Work instructions:
Although the records include pictures, the copy should not; write out exactly the lines from the first through the line with "excepción, prohíbe los".

########

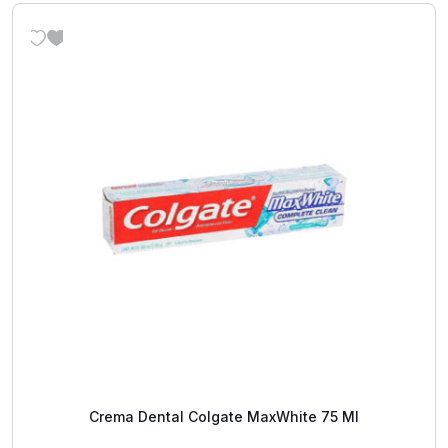
Crema Dental Colgate MaxWhite 75 Ml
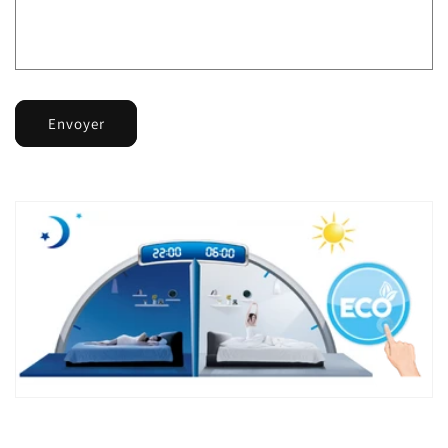
Envoyer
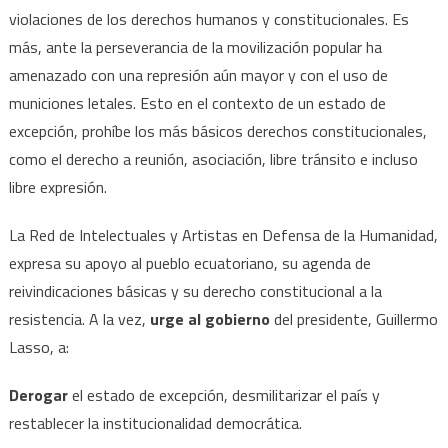
violaciones de los derechos humanos y constitucionales. Es
más, ante la perseverancia de la movilización popular ha
amenazado con una represión aún mayor y con el uso de
municiones letales. Esto en el contexto de un estado de
excepción, prohíbe los más básicos derechos constitucionales,
como el derecho a reunión, asociación, libre tránsito e incluso
libre expresión.
La Red de Intelectuales y Artistas en Defensa de la Humanidad,
expresa su apoyo al pueblo ecuatoriano, su agenda de
reivindicaciones básicas y su derecho constitucional a la
resistencia. A la vez,
urge al gobierno
del presidente, Guillermo
Lasso, a:
Derogar
el estado de excepción, desmilitarizar el país y
restablecer la institucionalidad democrática.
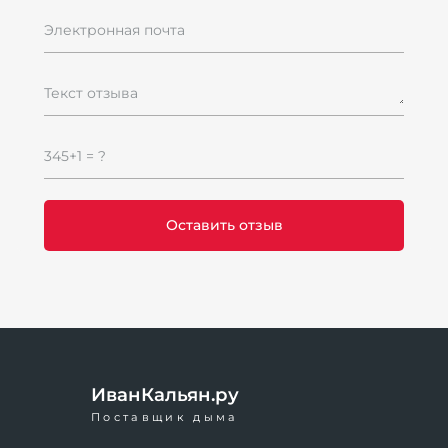
Электронная почта
Текст отзыва
345+1 = ?
ИванКальян.ру
Поставщик дыма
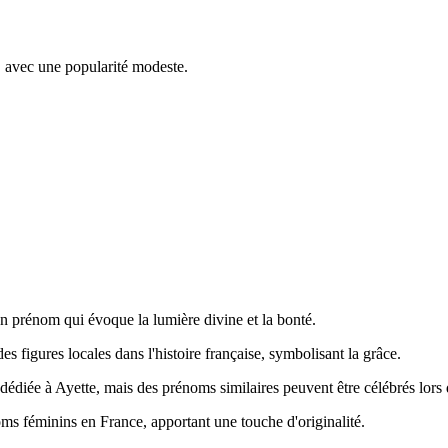
, avec une popularité modeste.
un prénom qui évoque la lumière divine et la bonté.
s figures locales dans l'histoire française, symbolisant la grâce.
t dédiée à Ayette, mais des prénoms similaires peuvent être célébrés lors
oms féminins en France, apportant une touche d'originalité.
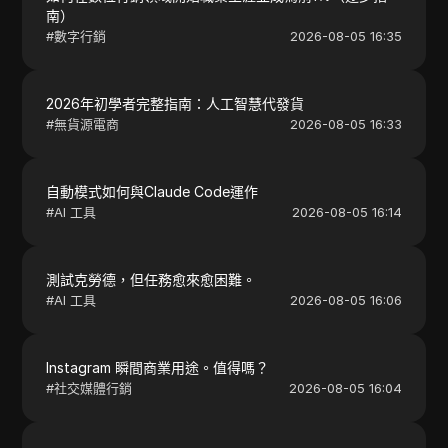
南）
#
數字行銷
2026-08-05 16:35
2026年初學者完整指南：人工智慧代發貨
#
無貨源電商
2026-08-05 16:33
自動模式如何與Claude Code運作
#
AI 工具
2026-08-05 16:14
測試克勞德，但任務愈來愈困難。
#
AI 工具
2026-08-05 16:06
Instagram 瞬間商業用途。值得嗎？
#
社交媒體行銷
2026-08-05 16:04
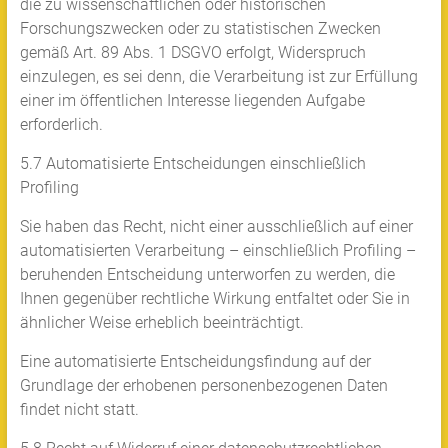
die zu wissenschaftlichen oder historischen
Forschungszwecken oder zu statistischen Zwecken
gemäß Art. 89 Abs. 1 DSGVO erfolgt, Widerspruch
einzulegen, es sei denn, die Verarbeitung ist zur Erfüllung
einer im öffentlichen Interesse liegenden Aufgabe
erforderlich.
5.7 Automatisierte Entscheidungen einschließlich
Profiling
Sie haben das Recht, nicht einer ausschließlich auf einer
automatisierten Verarbeitung – einschließlich Profiling –
beruhenden Entscheidung unterworfen zu werden, die
Ihnen gegenüber rechtliche Wirkung entfaltet oder Sie in
ähnlicher Weise erheblich beeinträchtigt.
Eine automatisierte Entscheidungsfindung auf der
Grundlage der erhobenen personenbezogenen Daten
findet nicht statt.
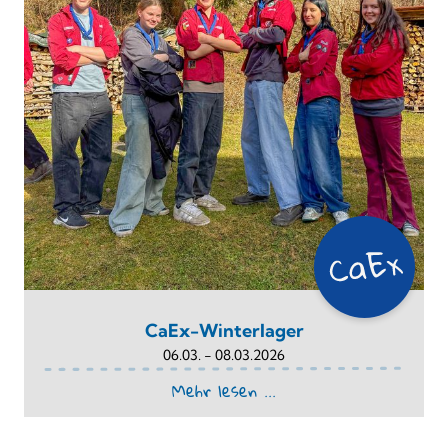
CaEx-Winterlager
06.03. - 08.03.2026
Mehr lesen ...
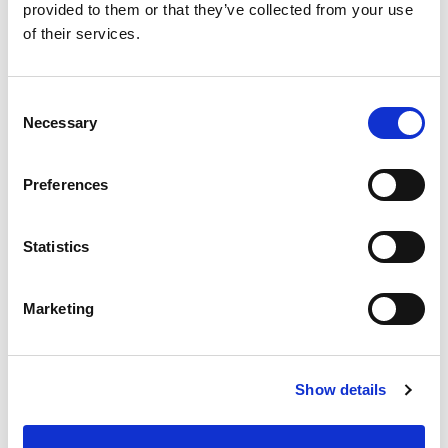
provided to them or that they’ve collected from your use
€ 39.779
of their services.
02905
incl. BTW
Ford V761 transit connect
Consent
Manueel
Hybride
Necessary
Selection
Vergelijken
Preferences
NET AANGEKOMEN
Statistics
Marketing
Show details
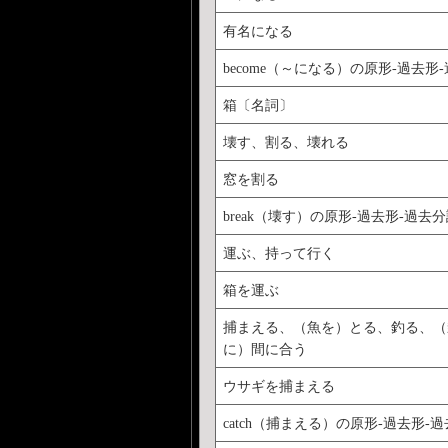
有名になる
become（～になる）の原形-過去形
箱〔名詞〕
壊す、割る、壊れる
窓を割る
break（壊す）の原形-過去形-過去
運ぶ、持って行く
箱を運ぶ
捕まえる、（魚を）とる、釣る、（
に）間に合う
ウサギを捕まえる
catch（捕まえる）の原形-過去形-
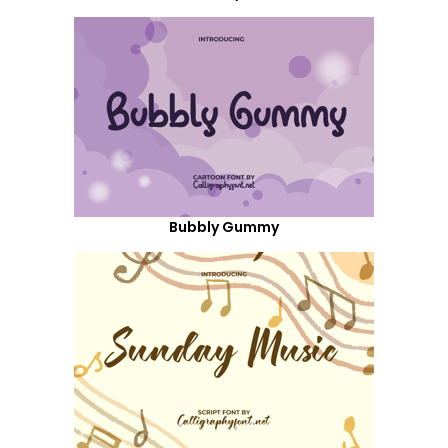
Bubbly Gummy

########

Response:
Crema Dental Colgate MaxWhite 75 Ml
Envoyer
violaciones de los derechos humanos y constitucionales. Es
más, ante la perseverancia de la movilización popular ha
amenazado con una represión aún mayor y con el uso de
municiones letales. Esto en el contexto de un estado de
excepción, prohíbe los más básicos derechos constitucionales,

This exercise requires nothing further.